= How to complete this task =
Set out each line from the following listing that includes the word "установки".

= Material provided =

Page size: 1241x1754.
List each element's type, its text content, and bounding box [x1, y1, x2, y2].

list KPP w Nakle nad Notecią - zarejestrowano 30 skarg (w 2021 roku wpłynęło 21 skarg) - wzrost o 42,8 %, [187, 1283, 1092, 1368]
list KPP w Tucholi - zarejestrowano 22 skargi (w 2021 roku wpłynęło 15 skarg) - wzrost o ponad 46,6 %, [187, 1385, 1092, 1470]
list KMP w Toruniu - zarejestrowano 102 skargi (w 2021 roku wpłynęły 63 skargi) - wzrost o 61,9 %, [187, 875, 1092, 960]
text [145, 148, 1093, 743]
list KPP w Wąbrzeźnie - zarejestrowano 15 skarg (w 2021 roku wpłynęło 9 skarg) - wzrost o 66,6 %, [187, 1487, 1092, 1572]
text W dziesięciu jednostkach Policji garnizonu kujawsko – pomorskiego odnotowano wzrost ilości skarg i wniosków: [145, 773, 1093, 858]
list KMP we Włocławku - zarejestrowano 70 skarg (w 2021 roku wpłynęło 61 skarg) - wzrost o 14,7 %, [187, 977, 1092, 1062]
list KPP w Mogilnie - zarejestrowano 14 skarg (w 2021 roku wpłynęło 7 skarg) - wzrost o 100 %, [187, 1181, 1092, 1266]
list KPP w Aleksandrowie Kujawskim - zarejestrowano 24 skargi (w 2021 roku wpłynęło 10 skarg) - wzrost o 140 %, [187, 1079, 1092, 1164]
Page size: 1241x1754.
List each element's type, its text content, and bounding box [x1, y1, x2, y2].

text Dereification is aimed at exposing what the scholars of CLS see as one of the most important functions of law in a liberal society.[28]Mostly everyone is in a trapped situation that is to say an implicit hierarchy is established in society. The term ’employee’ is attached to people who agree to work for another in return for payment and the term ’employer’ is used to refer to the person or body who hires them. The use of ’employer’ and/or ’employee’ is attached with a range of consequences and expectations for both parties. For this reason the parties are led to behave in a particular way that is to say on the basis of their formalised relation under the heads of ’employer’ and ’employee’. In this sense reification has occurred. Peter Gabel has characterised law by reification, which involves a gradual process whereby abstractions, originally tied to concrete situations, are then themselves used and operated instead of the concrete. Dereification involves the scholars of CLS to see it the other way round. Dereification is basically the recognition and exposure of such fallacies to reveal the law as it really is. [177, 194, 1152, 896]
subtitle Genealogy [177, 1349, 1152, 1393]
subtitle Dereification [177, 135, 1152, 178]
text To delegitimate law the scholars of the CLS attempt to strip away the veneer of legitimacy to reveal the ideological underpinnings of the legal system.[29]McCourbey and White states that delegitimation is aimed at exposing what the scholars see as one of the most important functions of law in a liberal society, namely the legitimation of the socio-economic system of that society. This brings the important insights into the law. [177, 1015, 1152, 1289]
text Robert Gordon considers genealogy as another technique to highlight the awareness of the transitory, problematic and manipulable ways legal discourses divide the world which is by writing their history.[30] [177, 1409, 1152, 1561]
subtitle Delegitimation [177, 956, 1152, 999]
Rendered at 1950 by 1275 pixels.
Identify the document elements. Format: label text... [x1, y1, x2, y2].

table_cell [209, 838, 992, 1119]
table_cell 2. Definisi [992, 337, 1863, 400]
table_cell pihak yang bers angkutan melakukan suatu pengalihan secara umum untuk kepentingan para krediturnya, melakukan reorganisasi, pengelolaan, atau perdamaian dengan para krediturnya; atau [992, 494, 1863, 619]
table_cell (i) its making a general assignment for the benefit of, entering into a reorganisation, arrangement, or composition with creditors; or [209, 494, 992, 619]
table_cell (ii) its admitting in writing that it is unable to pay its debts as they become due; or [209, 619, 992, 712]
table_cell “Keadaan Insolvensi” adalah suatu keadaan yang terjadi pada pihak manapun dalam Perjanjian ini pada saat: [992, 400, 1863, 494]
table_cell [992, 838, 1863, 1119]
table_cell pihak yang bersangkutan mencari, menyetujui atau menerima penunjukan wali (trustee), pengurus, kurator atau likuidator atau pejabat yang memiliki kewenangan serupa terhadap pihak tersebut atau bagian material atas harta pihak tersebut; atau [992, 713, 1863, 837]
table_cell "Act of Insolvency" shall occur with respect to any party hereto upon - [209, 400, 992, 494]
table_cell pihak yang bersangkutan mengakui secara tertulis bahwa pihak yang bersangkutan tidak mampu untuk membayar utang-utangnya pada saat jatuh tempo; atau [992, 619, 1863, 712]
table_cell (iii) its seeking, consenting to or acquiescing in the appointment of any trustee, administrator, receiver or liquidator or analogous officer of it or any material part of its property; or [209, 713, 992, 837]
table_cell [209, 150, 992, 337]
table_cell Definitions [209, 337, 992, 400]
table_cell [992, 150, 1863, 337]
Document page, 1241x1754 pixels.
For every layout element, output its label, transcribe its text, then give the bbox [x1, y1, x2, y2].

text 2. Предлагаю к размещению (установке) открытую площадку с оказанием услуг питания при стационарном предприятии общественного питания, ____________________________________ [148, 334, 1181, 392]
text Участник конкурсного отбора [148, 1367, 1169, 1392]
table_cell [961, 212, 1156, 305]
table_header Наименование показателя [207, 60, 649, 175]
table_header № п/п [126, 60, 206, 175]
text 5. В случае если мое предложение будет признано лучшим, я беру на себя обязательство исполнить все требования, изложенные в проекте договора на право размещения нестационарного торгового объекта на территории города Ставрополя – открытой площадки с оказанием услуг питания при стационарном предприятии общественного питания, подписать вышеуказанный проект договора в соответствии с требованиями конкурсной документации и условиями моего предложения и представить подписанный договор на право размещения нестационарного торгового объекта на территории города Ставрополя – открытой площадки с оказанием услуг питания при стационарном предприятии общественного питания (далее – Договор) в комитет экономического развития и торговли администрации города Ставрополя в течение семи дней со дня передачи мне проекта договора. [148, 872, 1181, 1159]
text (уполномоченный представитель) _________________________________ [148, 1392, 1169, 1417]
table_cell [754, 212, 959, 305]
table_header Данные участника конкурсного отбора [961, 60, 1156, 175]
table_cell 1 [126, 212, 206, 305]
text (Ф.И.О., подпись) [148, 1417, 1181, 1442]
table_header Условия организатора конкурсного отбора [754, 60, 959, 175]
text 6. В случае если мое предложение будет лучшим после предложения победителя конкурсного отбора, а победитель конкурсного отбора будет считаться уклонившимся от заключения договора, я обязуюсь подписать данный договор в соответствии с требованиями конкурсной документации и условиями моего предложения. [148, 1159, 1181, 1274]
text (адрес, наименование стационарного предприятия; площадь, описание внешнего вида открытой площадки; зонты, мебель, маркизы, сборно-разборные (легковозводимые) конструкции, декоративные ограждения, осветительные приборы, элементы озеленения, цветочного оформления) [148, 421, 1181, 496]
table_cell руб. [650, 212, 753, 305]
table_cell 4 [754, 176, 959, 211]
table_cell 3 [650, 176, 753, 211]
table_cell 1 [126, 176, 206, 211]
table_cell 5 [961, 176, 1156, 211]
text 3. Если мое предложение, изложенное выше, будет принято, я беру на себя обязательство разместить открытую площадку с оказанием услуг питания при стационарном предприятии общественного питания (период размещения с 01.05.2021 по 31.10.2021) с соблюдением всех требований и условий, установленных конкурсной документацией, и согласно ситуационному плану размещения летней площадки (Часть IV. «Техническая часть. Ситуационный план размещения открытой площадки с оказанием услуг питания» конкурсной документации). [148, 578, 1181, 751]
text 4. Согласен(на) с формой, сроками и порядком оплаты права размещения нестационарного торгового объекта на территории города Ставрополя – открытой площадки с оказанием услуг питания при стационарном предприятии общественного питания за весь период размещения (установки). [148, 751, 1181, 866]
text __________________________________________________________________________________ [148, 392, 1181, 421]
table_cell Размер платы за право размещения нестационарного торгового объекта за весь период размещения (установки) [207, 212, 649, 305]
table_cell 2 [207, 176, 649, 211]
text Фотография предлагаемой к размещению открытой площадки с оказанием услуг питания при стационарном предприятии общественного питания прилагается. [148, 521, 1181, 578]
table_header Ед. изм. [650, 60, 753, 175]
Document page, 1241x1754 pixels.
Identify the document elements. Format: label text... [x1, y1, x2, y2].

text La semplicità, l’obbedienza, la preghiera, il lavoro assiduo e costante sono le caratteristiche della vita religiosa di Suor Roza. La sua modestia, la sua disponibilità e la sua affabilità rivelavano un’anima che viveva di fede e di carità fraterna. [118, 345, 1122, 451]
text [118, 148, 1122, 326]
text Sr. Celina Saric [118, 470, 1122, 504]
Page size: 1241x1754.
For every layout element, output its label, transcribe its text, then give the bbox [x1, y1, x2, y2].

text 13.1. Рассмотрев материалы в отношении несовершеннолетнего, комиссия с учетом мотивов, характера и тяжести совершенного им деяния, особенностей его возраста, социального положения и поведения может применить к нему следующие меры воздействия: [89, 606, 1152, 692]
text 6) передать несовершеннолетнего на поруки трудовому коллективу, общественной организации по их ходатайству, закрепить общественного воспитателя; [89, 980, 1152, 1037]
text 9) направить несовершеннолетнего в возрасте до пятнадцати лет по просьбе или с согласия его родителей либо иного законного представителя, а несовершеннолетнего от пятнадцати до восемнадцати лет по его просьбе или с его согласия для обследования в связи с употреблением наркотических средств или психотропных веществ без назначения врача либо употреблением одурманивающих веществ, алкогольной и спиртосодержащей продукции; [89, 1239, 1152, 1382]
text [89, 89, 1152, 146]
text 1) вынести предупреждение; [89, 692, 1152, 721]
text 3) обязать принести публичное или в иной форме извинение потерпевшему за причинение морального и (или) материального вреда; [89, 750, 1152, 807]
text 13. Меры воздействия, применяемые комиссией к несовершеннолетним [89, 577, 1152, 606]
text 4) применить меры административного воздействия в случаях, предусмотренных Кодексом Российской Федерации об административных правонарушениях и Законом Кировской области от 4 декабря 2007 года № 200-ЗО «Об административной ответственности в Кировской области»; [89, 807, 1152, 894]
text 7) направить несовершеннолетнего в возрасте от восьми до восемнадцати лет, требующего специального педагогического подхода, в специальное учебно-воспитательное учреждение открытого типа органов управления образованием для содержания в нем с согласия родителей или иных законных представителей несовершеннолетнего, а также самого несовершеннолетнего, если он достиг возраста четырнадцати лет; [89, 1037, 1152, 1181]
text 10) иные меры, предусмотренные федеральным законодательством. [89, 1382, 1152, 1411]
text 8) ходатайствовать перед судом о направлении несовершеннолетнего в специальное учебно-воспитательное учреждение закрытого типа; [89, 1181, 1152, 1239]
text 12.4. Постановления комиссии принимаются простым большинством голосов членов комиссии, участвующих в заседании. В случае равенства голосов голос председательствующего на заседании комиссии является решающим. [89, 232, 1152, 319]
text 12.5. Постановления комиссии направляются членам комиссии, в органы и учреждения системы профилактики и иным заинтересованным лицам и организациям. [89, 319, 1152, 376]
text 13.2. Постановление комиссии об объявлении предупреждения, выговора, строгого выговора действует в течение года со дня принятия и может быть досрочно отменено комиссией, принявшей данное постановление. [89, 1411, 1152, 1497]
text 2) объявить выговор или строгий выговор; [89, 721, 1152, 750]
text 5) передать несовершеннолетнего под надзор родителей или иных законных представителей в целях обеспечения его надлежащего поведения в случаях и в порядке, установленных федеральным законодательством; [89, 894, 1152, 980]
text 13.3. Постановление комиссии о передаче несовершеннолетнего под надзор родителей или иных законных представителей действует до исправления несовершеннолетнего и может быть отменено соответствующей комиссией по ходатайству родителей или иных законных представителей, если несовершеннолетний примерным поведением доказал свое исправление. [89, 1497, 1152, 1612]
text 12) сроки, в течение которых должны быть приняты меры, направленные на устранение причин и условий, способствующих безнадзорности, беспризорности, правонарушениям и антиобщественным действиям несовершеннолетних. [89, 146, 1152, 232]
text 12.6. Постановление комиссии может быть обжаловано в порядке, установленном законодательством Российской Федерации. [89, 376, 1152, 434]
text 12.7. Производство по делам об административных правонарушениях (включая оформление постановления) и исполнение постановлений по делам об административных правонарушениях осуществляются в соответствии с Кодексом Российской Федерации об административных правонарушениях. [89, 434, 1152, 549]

= Written answer =
text 4. Согласен(на) с формой, сроками и порядком оплаты права размещения нестационарного торгового объекта на территории города Ставрополя – открытой площадки с оказанием услуг питания при стационарном предприятии общественного питания за весь период размещения (установки). [148, 751, 1181, 866]
table_cell Размер платы за право размещения нестационарного торгового объекта за весь период размещения (установки) [207, 212, 649, 305]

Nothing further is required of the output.